Between 1847 and 1851 three sons had been born to the
Bells but we knew nothing of what had happened to them. Their names were
Walter, Edward and George. I knew from information given to me by Roger
that Edward’s daughter, Emily, had attended Tytherington school between
1885 and 1886 and that she had previously attended Earthcott school
Early in 1993, Molly received a letter from someone called John James.
He was researching his family tree and was writing to ask her for help,
as his mother had been a Bell before she married. We eventually
discovered that George and Edward Bell had both been miners. Edward, who
was born in 1851, had married Elizabeth Judge of Alveston (Shellard’s
Lane?). They had nine children, of whom the eldest was Emily. She
was born in Darfield, Yorkshire in 1878. This was part of the Yorkshire
coalfields and Edward had obviously gone there in search of work and
returned at some point to Tytherington where Emily had gone to school.

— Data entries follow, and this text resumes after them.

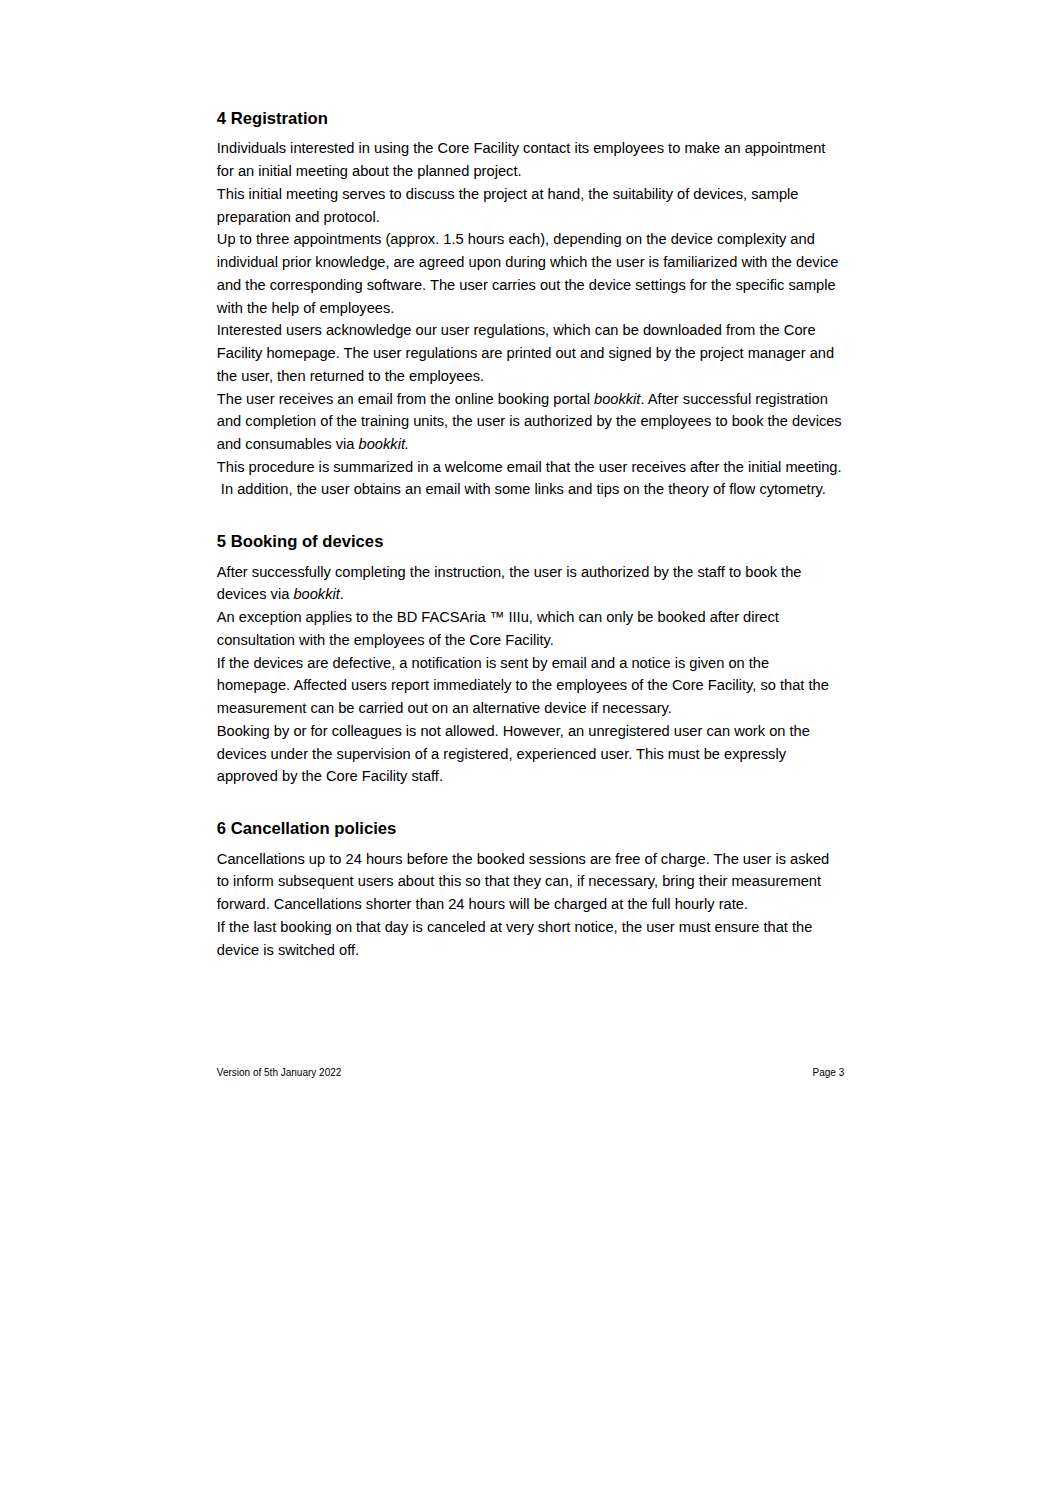4 Registration
Individuals interested in using the Core Facility contact its employees to make an appointment for an initial meeting about the planned project.
This initial meeting serves to discuss the project at hand, the suitability of devices, sample preparation and protocol.
Up to three appointments (approx. 1.5 hours each), depending on the device complexity and individual prior knowledge, are agreed upon during which the user is familiarized with the device and the corresponding software. The user carries out the device settings for the specific sample with the help of employees.
Interested users acknowledge our user regulations, which can be downloaded from the Core Facility homepage. The user regulations are printed out and signed by the project manager and the user, then returned to the employees.
The user receives an email from the online booking portal bookkit. After successful registration and completion of the training units, the user is authorized by the employees to book the devices and consumables via bookkit.
This procedure is summarized in a welcome email that the user receives after the initial meeting.
In addition, the user obtains an email with some links and tips on the theory of flow cytometry.
5 Booking of devices
After successfully completing the instruction, the user is authorized by the staff to book the devices via bookkit.
An exception applies to the BD FACSAria ™ IIIu, which can only be booked after direct consultation with the employees of the Core Facility.
If the devices are defective, a notification is sent by email and a notice is given on the homepage. Affected users report immediately to the employees of the Core Facility, so that the measurement can be carried out on an alternative device if necessary.
Booking by or for colleagues is not allowed. However, an unregistered user can work on the devices under the supervision of a registered, experienced user. This must be expressly approved by the Core Facility staff.
6 Cancellation policies
Cancellations up to 24 hours before the booked sessions are free of charge. The user is asked to inform subsequent users about this so that they can, if necessary, bring their measurement forward. Cancellations shorter than 24 hours will be charged at the full hourly rate.
If the last booking on that day is canceled at very short notice, the user must ensure that the device is switched off.
Version of 5th January 2022 Page 3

Eventually they too had gone to live in the Forest but in the 1881
census were living in Alveston. Their grandson, Oliver Wicks was for
many years Classics master at Marling School, Stroud and still lived in
the area. (Oliver died in 1999). Edward’s brother, George, married
Emma Louisa Woodman who, according to the 1891 census was born at
Patchway. They went to live in Ruspidge, Cinderford, and produced ten
children. George was a collier and haulier, later building up a
business, taking people out in wagonettes and brakes. His grandson was
the John James who wrote to Molly. (Photo right shows
Arthur Alexander Bell, son of William & Amelia, who went to live in New
Zealand which is where the photo was taken).
Of the eleven children who made up my great grandmother’s siblings I now
know something about all but three. The eldest, Walter, who was baptised
in 1848, Mary, baptised in 1857 and William John, baptised in 1863. The
process has taken me over 30 years and been rather like doing a jigsaw
puzzle to which I had only some of the pieces. However, other people had
pieces too, not only the previously unknown relatives, but others like
Roger Howell and the late Mr. Greenway of Tortworth, who helped me to
discover that the Bells had been leading lights in that parish in the
eighteenth century, but that’s another story!